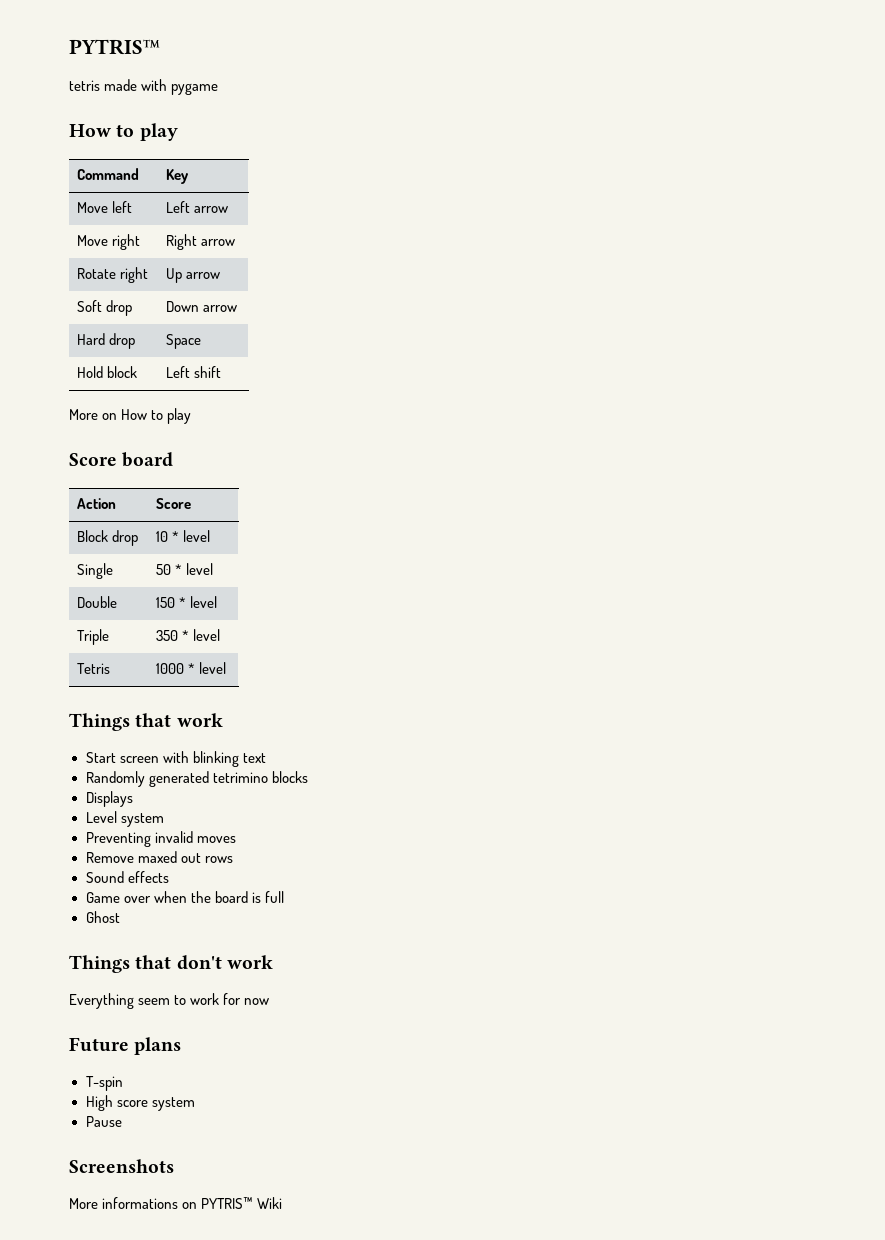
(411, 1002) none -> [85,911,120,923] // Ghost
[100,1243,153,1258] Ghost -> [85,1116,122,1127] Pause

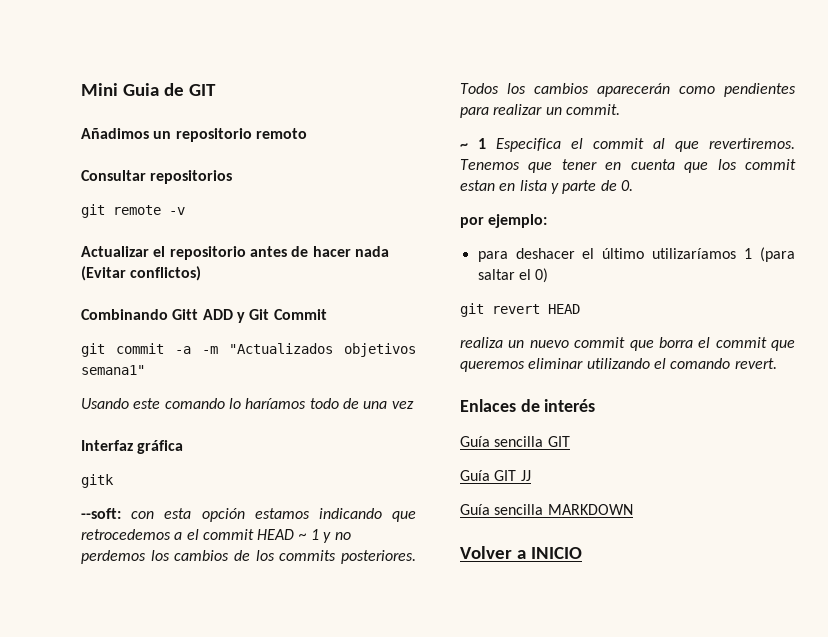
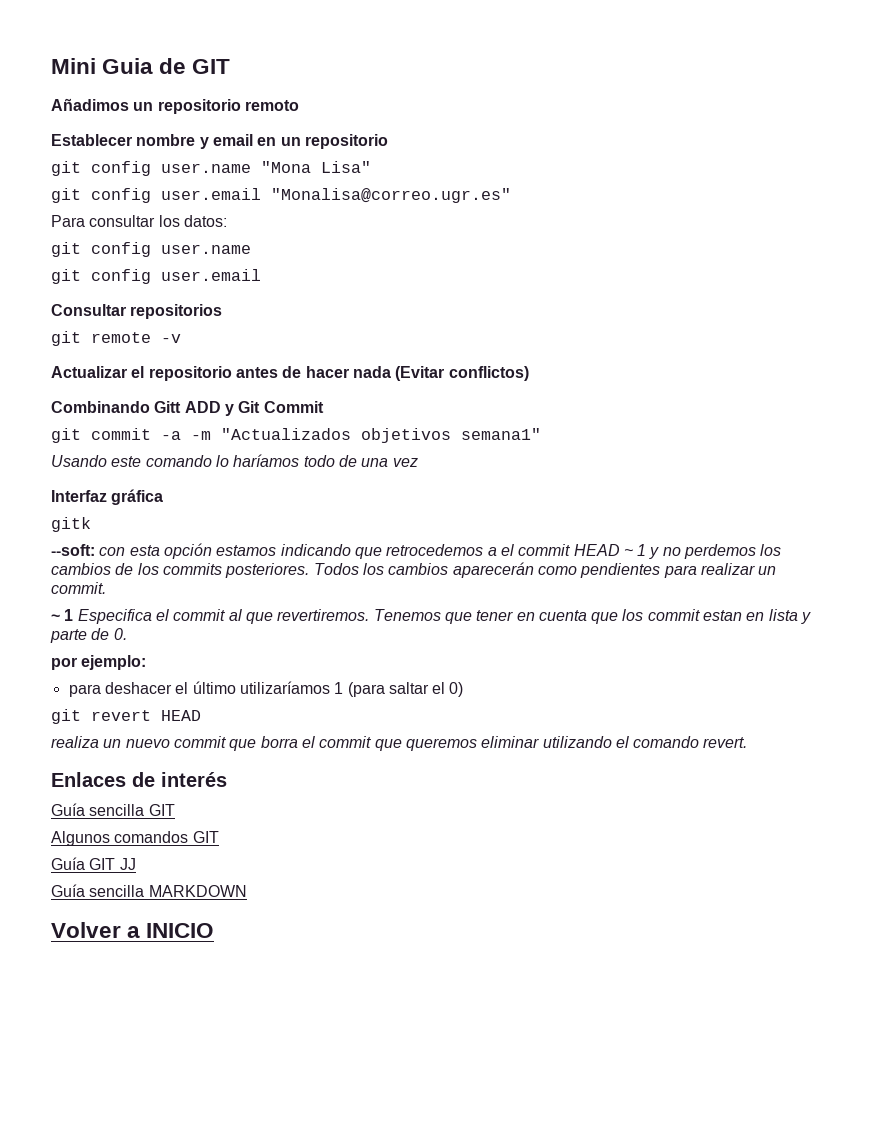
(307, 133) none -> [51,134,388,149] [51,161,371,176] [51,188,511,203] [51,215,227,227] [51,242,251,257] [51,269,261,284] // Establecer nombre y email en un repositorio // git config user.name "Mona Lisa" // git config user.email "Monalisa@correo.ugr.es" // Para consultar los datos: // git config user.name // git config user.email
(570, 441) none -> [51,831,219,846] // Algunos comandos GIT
******
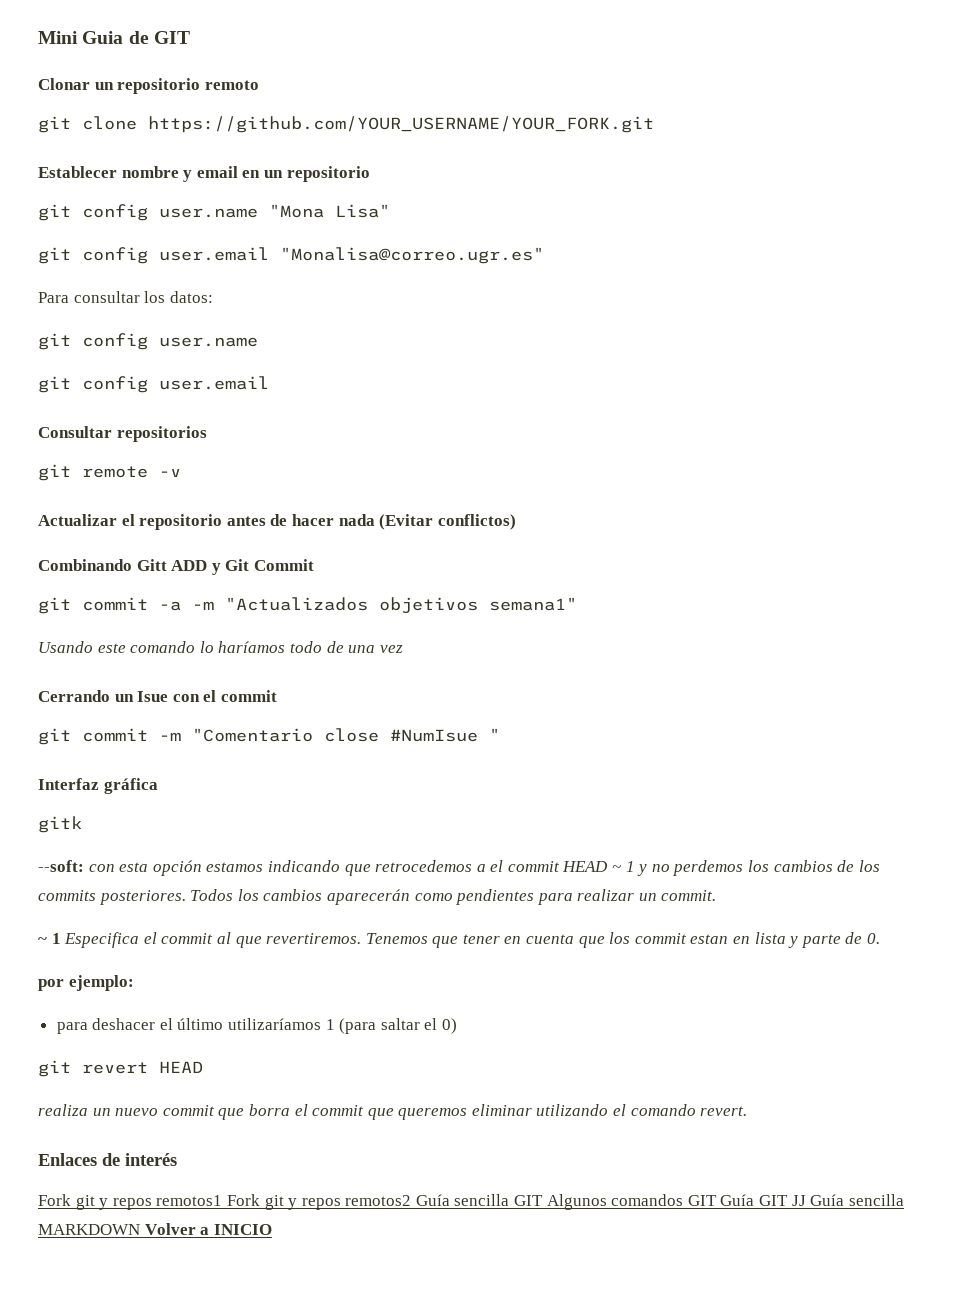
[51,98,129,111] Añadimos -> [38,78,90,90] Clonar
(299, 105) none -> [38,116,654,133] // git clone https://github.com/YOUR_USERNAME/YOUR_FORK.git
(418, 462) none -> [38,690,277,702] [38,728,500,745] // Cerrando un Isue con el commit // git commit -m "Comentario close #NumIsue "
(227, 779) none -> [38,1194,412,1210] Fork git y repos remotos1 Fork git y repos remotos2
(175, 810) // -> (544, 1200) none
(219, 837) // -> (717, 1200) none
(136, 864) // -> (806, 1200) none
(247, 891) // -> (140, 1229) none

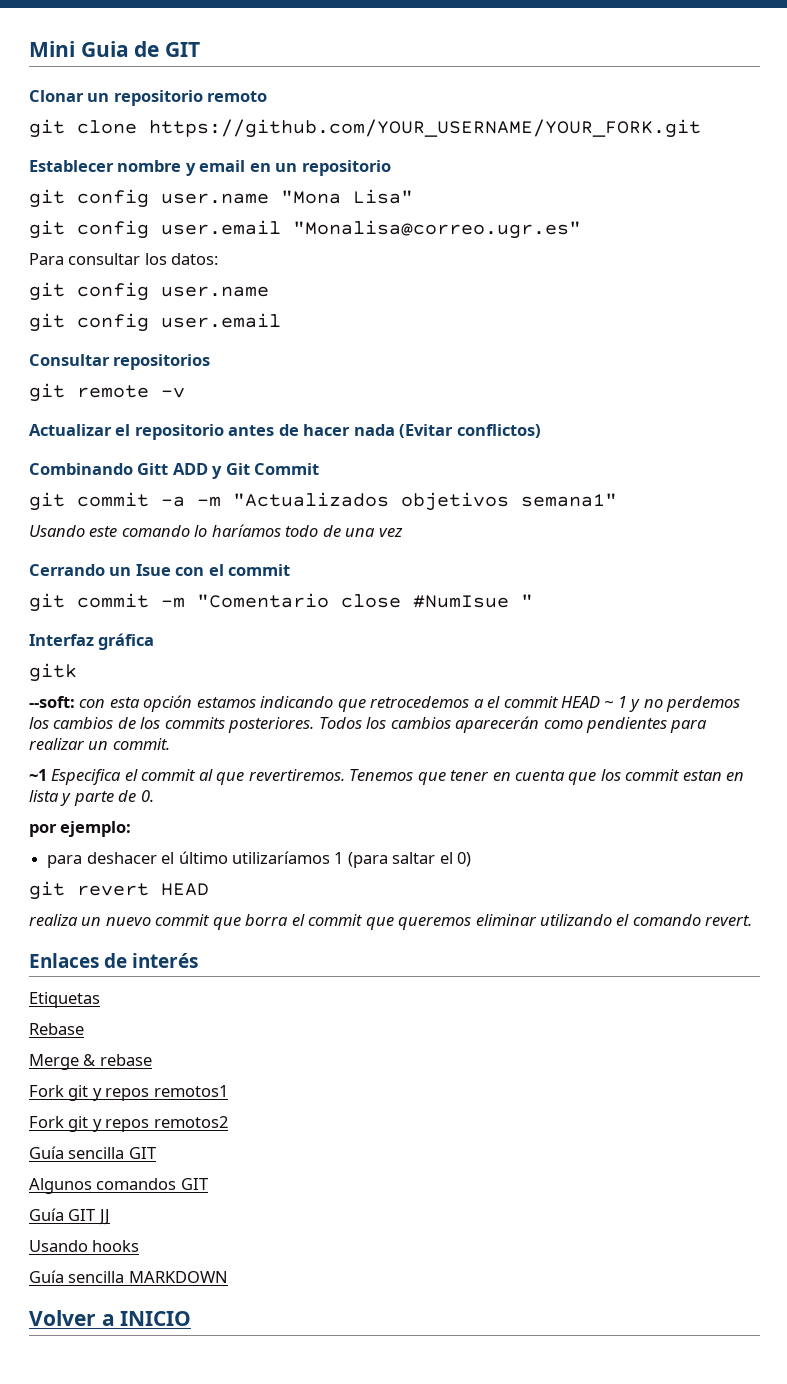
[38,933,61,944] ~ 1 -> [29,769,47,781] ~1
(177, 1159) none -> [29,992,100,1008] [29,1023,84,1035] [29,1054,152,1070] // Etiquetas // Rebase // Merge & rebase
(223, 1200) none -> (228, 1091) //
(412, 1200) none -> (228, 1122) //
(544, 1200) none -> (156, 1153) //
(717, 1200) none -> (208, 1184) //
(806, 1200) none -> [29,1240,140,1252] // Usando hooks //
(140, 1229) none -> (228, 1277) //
******
▶ [Required work]: Reading the records above, count the lines that include "Ghost" and say only how many.

▶ [Problem solution]: 2